Es sind also hier 11 Räthe und 13 Mitglieder der "Gemayn" angeführt. Wahrscheinlich ist, daß sich die Rathsverfassung eben dahin geändert hat, daß den eigentlichen Stadträthen Mitglieder der Gemeinde als sogenannter "äußerer Rat" an die Seite gegeben worden sind. Die zwölf Stadträthe hatten die Verpflichtung, alljährlich dem Landesherrn den Eid der Treue zu leisten respektive zu erneuern.
Ein interessanter Kupferstich, der nach einem uralten Gemälde auf Pergament hergestellt ist (enthalten in Bergmanns "Beurk.-Geschichte" 1783), zeigt uns diese Huldigung der Stadtvertretung vor Kaiser Ludwig dem Bayer.
Aber selbst zu jener Zeit, da schon ein eigener Stadtrath in München bestand, wurde der Stadtrichter stets vom Herzoge ernannt; diese hießen auch fürstliche oder herzogliche Richter. Erst Herzog Rudolph, der Sohn Ludwigs des Strengen, verlieh im Jahre 1294 der Stadt München das Recht, einen eigenen Richter aufzustellen, d. h. es sollte kein anderer mit dieser Würde bekleidet werden, als der auch die Zustimmung des Stadtrathes und der Gemeinde fände.*)
Diese wichtige Urkunde befindet sich noch heute wohlerhalten im städtischen Archive; sie zeigt das Datum: "München den nächsten Sonntag vor St. Johannes Tag zu Subendten im besagt 1294. Jahr."
Mit dieser Urkunde wurde auch gleichzeitig die richterliche Gewalt genau abgegrenzt und außerdem eine neue verbesserte Steuerordnung gegeben.
Auch mannigfache civilgerichtliche Bestimmungen von großer Wichtigkeit wurden darin aufgestellt, so z.

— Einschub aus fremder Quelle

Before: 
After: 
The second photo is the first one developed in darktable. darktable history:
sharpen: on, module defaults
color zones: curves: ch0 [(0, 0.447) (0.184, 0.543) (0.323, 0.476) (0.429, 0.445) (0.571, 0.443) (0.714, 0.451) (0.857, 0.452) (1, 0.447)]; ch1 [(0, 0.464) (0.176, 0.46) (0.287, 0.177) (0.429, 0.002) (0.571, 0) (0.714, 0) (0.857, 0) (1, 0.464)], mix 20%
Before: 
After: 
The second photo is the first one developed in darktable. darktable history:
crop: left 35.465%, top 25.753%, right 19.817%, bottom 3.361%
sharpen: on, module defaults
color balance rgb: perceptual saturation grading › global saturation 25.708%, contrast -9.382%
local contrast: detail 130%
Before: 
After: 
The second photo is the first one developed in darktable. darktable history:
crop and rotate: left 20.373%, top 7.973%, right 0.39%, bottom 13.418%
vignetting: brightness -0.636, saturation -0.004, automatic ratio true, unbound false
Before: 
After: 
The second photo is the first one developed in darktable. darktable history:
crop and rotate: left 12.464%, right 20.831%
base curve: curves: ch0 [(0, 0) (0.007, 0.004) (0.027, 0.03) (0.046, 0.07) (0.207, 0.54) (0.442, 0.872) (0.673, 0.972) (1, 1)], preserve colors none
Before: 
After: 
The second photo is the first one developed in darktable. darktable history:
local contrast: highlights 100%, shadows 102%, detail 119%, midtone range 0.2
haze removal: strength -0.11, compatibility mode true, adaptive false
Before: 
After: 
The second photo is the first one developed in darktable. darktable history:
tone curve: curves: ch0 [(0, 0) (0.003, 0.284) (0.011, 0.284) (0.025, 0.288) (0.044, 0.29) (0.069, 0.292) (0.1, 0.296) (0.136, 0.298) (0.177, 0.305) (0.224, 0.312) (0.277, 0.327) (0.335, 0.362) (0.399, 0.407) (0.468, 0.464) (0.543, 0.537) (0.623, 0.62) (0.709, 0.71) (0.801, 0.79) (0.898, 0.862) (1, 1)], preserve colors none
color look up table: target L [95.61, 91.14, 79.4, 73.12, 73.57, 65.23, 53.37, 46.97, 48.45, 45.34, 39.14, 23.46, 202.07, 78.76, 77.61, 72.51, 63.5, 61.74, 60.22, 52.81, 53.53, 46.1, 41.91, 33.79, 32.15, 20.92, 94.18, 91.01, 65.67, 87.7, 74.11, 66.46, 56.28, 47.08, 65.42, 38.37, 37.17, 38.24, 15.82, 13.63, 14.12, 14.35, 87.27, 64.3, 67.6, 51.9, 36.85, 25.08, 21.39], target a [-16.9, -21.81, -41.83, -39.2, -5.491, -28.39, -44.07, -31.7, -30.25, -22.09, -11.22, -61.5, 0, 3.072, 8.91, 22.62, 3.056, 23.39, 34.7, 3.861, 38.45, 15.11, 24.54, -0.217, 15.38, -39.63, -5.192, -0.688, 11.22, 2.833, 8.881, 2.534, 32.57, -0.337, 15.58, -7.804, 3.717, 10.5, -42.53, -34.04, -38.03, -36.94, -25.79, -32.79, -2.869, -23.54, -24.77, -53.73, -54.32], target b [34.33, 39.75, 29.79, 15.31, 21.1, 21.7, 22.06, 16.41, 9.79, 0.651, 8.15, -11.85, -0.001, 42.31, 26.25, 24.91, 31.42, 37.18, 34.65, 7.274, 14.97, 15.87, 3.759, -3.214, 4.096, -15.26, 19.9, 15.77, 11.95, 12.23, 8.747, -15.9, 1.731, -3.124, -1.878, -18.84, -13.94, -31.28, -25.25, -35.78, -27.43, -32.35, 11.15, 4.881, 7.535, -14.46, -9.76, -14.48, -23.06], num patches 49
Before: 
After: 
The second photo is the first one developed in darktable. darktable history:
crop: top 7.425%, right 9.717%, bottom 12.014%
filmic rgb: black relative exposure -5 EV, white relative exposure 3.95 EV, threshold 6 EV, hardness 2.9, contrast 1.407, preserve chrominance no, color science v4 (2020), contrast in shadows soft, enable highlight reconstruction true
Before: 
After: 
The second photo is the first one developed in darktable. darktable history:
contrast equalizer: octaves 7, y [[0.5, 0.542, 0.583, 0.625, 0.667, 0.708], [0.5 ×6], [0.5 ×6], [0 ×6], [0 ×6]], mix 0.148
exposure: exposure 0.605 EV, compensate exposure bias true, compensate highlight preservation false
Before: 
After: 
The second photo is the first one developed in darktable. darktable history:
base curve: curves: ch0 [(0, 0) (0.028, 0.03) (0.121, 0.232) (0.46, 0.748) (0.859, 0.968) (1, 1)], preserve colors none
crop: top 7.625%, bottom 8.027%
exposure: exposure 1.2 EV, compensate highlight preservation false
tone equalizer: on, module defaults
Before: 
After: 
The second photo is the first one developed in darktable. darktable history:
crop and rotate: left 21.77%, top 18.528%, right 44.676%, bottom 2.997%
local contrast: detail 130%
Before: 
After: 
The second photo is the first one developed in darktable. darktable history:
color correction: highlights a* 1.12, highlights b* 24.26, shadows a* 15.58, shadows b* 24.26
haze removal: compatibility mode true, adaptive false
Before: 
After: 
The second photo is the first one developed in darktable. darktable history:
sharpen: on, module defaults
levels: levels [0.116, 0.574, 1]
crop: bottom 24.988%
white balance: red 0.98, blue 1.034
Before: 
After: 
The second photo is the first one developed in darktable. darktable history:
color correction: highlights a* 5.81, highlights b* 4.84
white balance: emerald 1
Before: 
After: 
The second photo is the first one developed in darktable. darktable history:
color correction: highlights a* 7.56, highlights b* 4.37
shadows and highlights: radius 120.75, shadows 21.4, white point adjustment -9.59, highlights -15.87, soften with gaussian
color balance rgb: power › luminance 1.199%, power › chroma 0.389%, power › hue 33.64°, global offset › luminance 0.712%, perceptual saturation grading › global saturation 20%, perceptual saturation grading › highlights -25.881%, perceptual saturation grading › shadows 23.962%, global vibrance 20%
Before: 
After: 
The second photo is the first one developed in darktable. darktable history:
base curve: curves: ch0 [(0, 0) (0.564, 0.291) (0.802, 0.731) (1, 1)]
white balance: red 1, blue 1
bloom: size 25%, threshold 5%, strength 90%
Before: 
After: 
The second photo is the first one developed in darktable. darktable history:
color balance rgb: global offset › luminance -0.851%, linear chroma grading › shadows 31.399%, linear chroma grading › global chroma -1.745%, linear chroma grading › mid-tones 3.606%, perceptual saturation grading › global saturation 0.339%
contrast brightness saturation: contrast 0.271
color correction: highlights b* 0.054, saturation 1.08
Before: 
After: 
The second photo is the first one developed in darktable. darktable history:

B. daß keine Bürgschaft, die der Mann bei Lebzeiten eingegangen, die Wittwe oder seine Erben binden könne, wenn dieselben nicht vorher ausdrücklich ihre Einwilligung gegeben hätten.
Auch die früher in den Städten giltige Verordnung, daß kein Bürger über seine Güter testamentarisch verfügen dürfe, wurde in jener Urkunde Herzog Rudolphs aufgehoben und den Münchnern das Recht ertheilt, "ohne Jemands Hinderniß Testamente zu machen".
Auch das für die Bewohner der Stadt sehr wichtige "Pfändungsrecht" wurde bestätigt und mit ihm der "Pfendter" (Pfändermeister). Dieses Pfändungsrecht schützte die Bürger vor mannigfachen Übergriffen von außen. Der städtische Pfändermeister aber konnte auf Grund einer Weisung des Stadtrichters die außenstehenden Forderungen der Bürger auf dem Lande eintreiben. Es heißt darüber in der Urkunde:
"Es habent auch die Bürger die Genad, vnd das Recht von vns, als sye es von vnnseren Vorderen hero gehabt haben, das sye ainen Pfendter habend von der Statt, wenn er pfendten soll, den soll er mit sogethaner Beschaidenheit pfendten etc."
Im Jahre 1298 ging Herzog Rudolph in dieser Sache sogar noch weiter, denn er ertheilte den Bürgern "die Freyheit, daß dieselben auch kein fürstlicher Beamter pfänden dürfe". Sechs Jahre später erhielt das Gesetz eine neue Erweiterung, indem sie auch gegen "von Landherrschafts wegen" vorzunehmende Pfändungen in obigem Sinne geschützt wurden.
*) Im Münchener Stadtarchiv befindet sich ein altes Verzeichniß der Stadtoberrichter. Es beginnt im Jahre 1298, und als erster wird Albrecht Muracher aufgeführt.